The cynicism of a terrorist state.
Every so often however, the mask slips. The last time was the Israel-Hizbullah-Lebanon war. No one disputed that it was Hizbullah that had invited some sort of response with their attack which killed a number of Israeli soldiers while kidnapping others; it was however the staggeringly disproportionate response, resulting in the deaths of over a thousand Lebanese civilians, while Israel fired in hundreds of thousands if not millions of cluster bombs, killing and injuring hundreds more over time, which showed to many for the first time that Israel was not the one forever wronged, but also an aggressor, a bully that cared just as little for the lives of the innocent as the terrorists it was ostensibly fighting against.
The mask has again slipped today. After a six-month ceasefire in which Hamas and the other Palestinian miltant groups mostly sat by as Israel attempted to starve Gaza into submission, almost achieving the former but completely failing to destroy the spirit of resistance which has long characterised the Palestianian people, Israel has unleashed what can only be described as mass slaughter.
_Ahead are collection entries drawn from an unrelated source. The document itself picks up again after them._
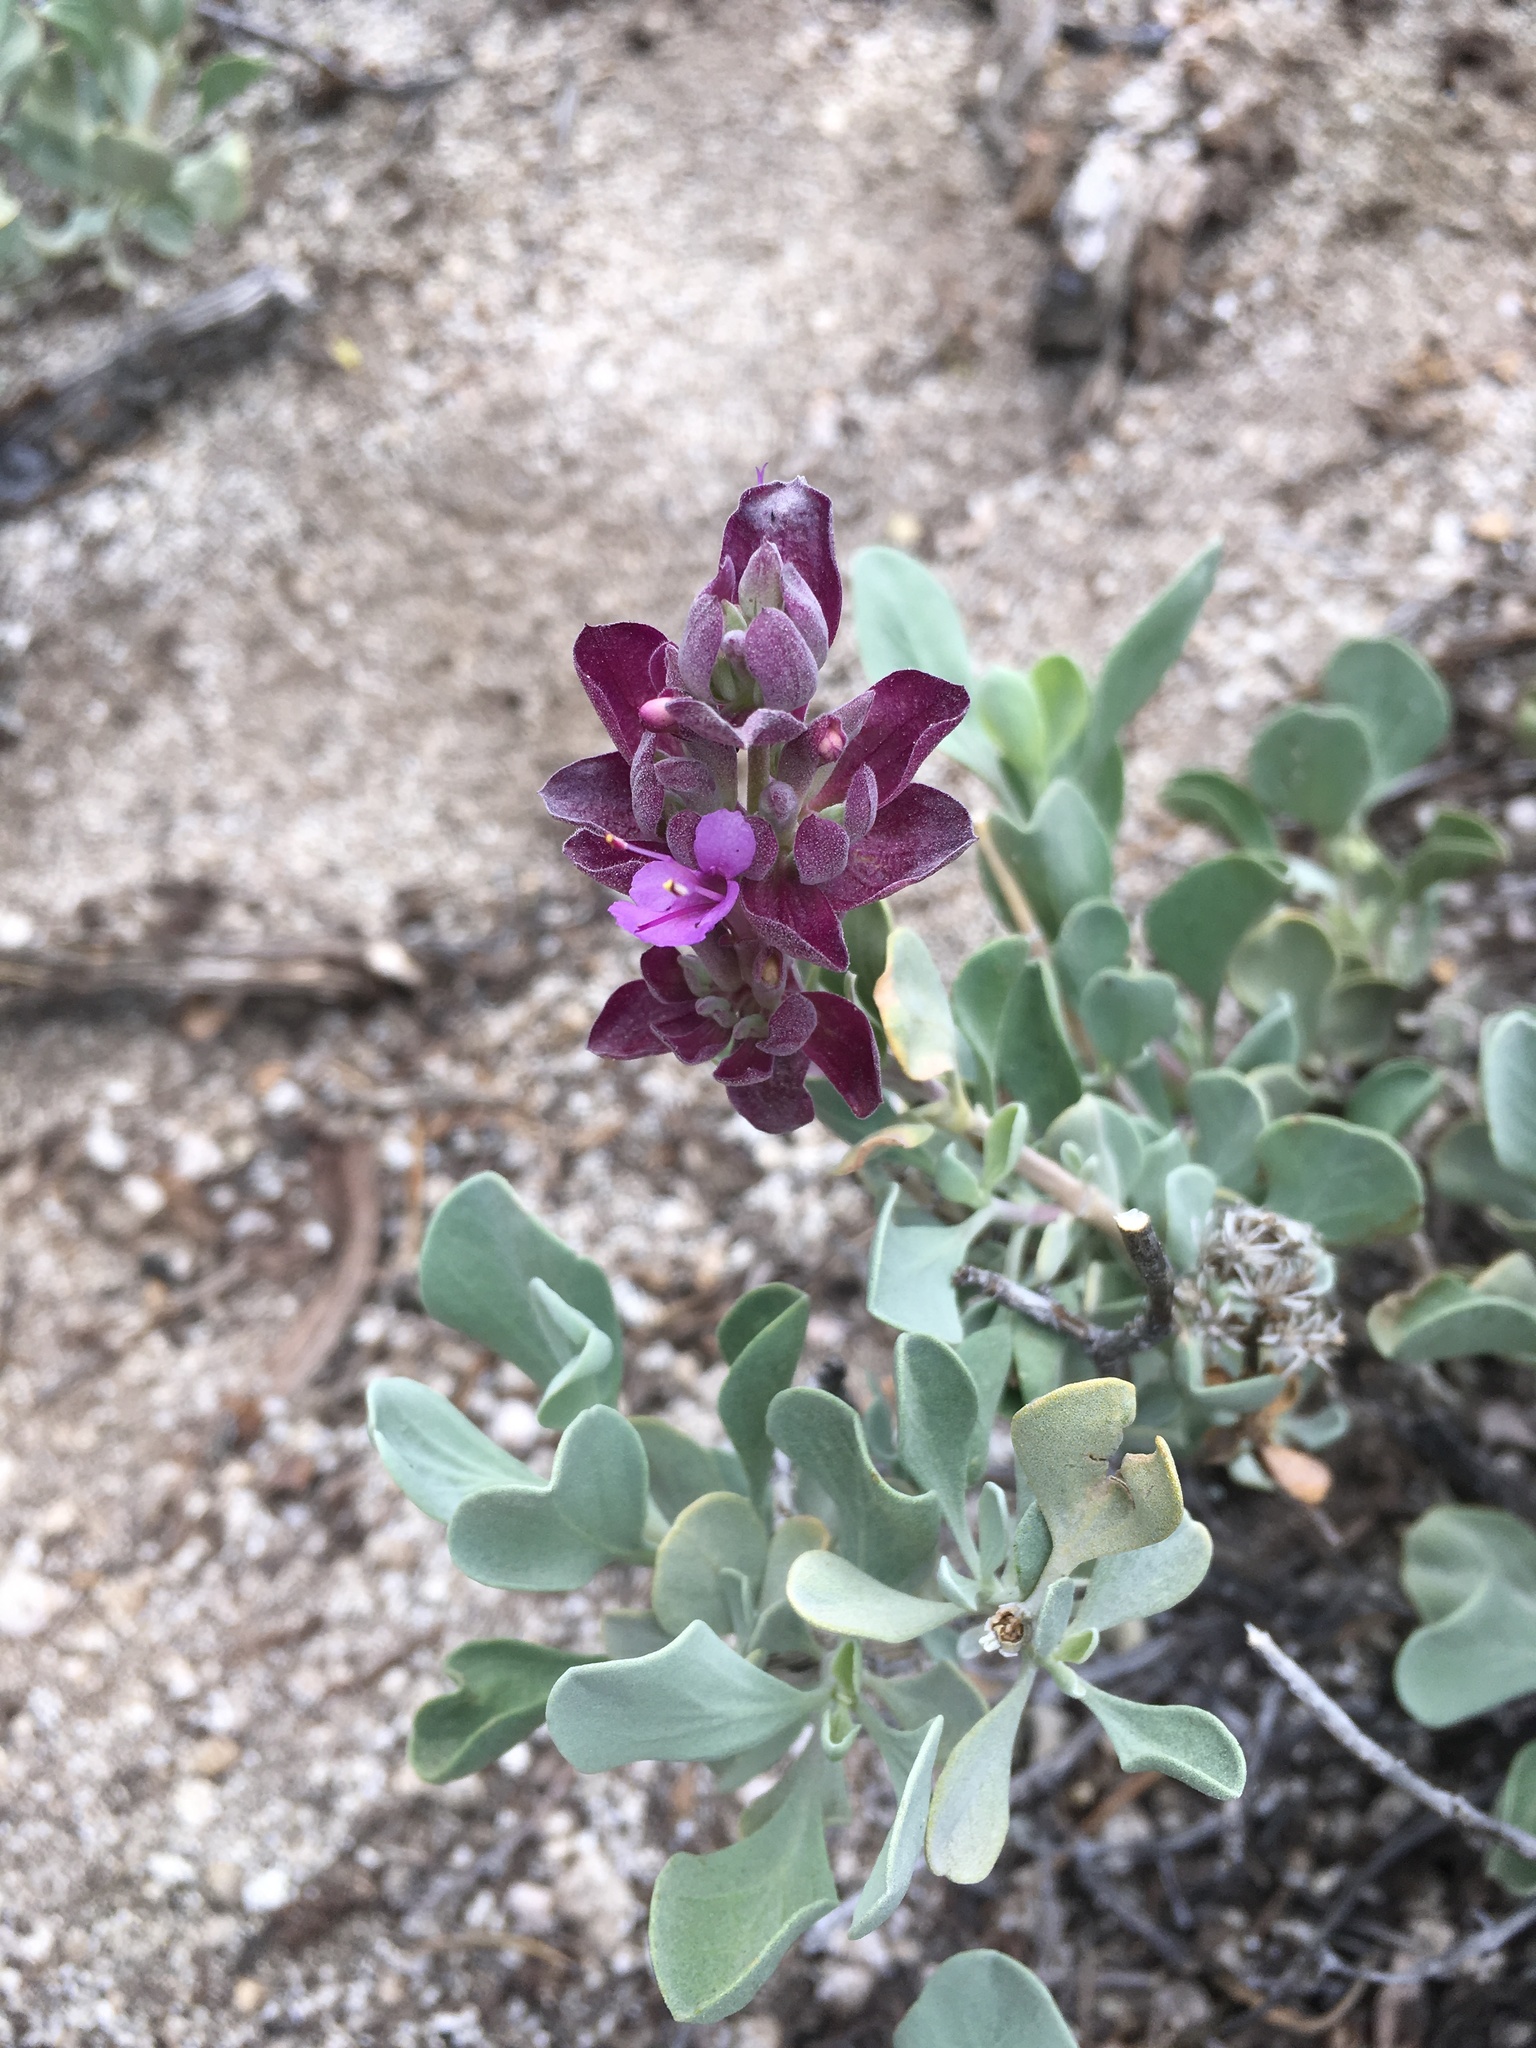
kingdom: Plantae
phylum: Tracheophyta
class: Magnoliopsida
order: Lamiales
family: Lamiaceae
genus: Salvia
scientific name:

Israel's supposed justification is that since the ceasefire was ended, Hamas and other groups have massively stepped up the shelling of the towns close to the Gaza border; while true, the home-made rockets and mortars smuggled into the Strip rarely hit their targets, and even when they do, they even more rarely injure, let alone kill. Their main function is fear, as the Israelis themselves even acknowledge. Knowing that they cannot get away with claiming that such rockets pose an existential threat to the Israeli state, the Israelis instead focus on the mental harm which they cause: 33% of children in Sderot apparently suffer from post-traumatic stress disorder. They are however less inclined to discuss not just the mental health of children in Gaza, but also their physical health, which the International Committee of the Red Cross in November said was approaching chronic malnutrition as a direct result of the Israeli blockade.
We perhaps ought to have seen this coming: yesterday Israel allowed at least 40 trucks of food and humanitarian supplies to enter Gaza. A security official told YnetNews.com that this was because "there are segments of the Palestinian population in Gaza which do not support terror, and we cannot neglect them." Instead it was to allow the Gazans to stock up for the siege, so that Israel would not be criticised quite as much by the so-called international community when it began its air strikes, which have killed at least 205 Palestinians and injured over 700. Hospitals have been overwhelmed, mosques have appealed for blood to be donated, and doubtless some of those "who do not support terror" have been killed as well as the Hamas policemen that seem to have been the main target. If this is an attempt by Israel to try to overthrow Hamas, then it seems doomed to failure; Fatah has been routed in Gaza, and however much Israel tries to blame Hamas, its words are completely and utterly hollow to overseas observers, let alone Gaza residents. Increasingly, Gaza residents are instead turning their anger on the Arab nations, which they regard as doing worse than nothing. Egypt, which has also been involved in the blockading of Gaza through refusing to open its entry into the Strip, is coming in for the most criticism, especially after Egypt's first minister was photographed hand-in-hand with Israel's equivalent, Tzipi Lvini.
There has been one apparent Israeli casualty, a 58-year-old man killed when rockets struck a synagogue. Since the end of the ceasefire, there had been no deaths on the Israeli side from the rocket attacks, attacks which were nonetheless described by Israeli politicians and officials as "unbearable". The futility and idiocy of the Qassam attacks was mercilessly shown when a rocket fell short of its target yesterday and instead struck a house in Gaza, killing two schoolgirls, yet for many Palestinians, even those critical of Hamas and the other militant groups, they are the only way of striking back against Israel. Why should they roll over and play dead when that is exactly what the Israelis want them to do? Why should they stop the rocket fire, even if they could, while Israel refuses to lift the siege, when it is only interested in the overthrow of Hamas, despite its legitimate election victory?
Even if those involved are primarily Jewish and Islamic, this is still meant to be a time of peace on earth, of goodwill to all men. In fact, that seems to have almost certainly entered Israel's military calculus: hit the Palestinians when the West is more interested in the sales and themselves, and you're less likely to have to face down such bitter criticism. Increase the idea that they've brung it on themselves, that they're the ones truly responsible, and that Israel, as ever, is the only one capable of defending itself from those that are determined to bring about her destruction Also influential was doubtless the approaching Israeli election, with Likud ahead in the polls; after all, when has a little war ever harmed anyone's electoral chances, especially one where it's unlikely that many on your own side will be killed? One can but hope that the mask has once again truly slipped, that such killing can never be justified, and that all sides back down. But as we saw on Christmas Day, both Faith and Hope have now died.